Si legge nella nota di cui sopra: In materia di inclusione scolastica per tutti i contesti ove si svolga attività in DDI, il citato DPCM, nel richiamare il principio fondamentale della garanzia della frequenza in presenza per gli alunni con disabilità, segna nettamente la necessità che tali attività in presenza realizzino un’inclusione scolastica “effettiva” e non solo formale, volta a “mantenere una relazione educativa che realizzi effettiva inclusione scolastica”. I dirigenti scolastici, unitamente ai docenti delle classi interessate e ai docenti di sostegno, in raccordo con le famiglie, favoriranno la frequenza dell’alunno con disabilità, in coerenza col PEI, nell’ambito del coinvolgimento anche, ove possibile, di un gruppo di allievi della classe di riferimento, che potrà variare nella composizione o rimanere immutato, in modo che sia costantemente assicurata quella relazione interpersonale fondamentale per lo sviluppo di un’inclusione effettiva e proficua, nell’interesse degli studenti e delle studentesse.
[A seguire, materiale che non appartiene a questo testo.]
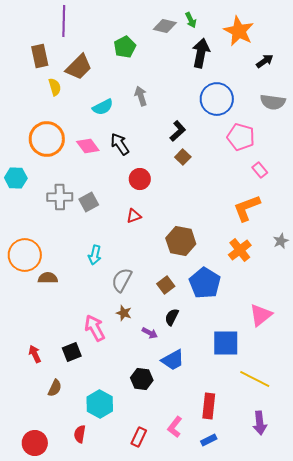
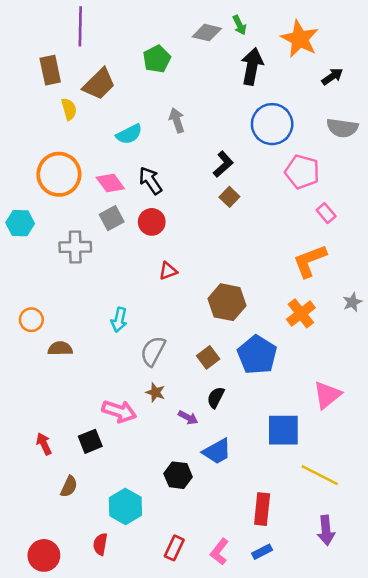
red circle: (140, 179) -> (152, 222), moved
gray square: (89, 202) -> (112, 218), moved
orange circle: (25, 255) -> (31, 320), size x0.6
pink arrow: (95, 328) -> (119, 411), turned 136
pink L-shape: (175, 427) -> (219, 552), moved

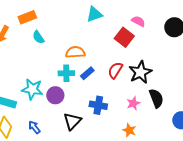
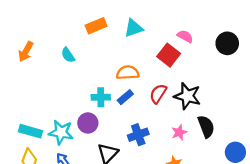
orange rectangle: (27, 17) -> (96, 26), moved
orange semicircle: (75, 52) -> (128, 73), moved
black star: (140, 72) -> (187, 96), turned -30
cyan star: (32, 89) -> (61, 132), moved
blue cross: (98, 105) -> (138, 135), turned -30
Nel richiamare il principio guida del “diritto allo studio garantito a tutti gli alunni della scuola italiana”, la nota interviene su una questione, in questi giorni più volte affrontata, ovvero come garantire condizioni di reale inclusione in questa situazione particolarmente critica e altamente complessa, nel momento in cui si passa dalle attività in presenza a quelle a distanza? In realtà, il Ministero aveva già fornito delle indicazioni nel Piano scuola del 2020-2021, prevedendo, a fronte di una eventuale sospensione delle attività didattiche, la frequenza in presenza, purché in condizioni di reale inclusione, sia degli alunni con disabilità che degli alunni e studenti figli di personale sanitario o di categorie di lavoratori, le cui prestazioni sono essenziali per la popolazione (dm 39/2020); principio ripreso nel dm 89/2020”.
Ci si chiede, quindi, se di fatto ciò accada o se invece nella maggior parte dei casi ci si ritrovi docenti (curricolari e di sostegno e, a volte anche l’educatore) in aule vuote con un solo studente in presenza e tutto il resto della classe a distanza e collegato online.
Ne deduco, pertanto, osservando la realtà, che la ratio della disposizione in questione, il più delle volte, venga disattesa e quel diritto di inclusione tanto agognato non venga garantito!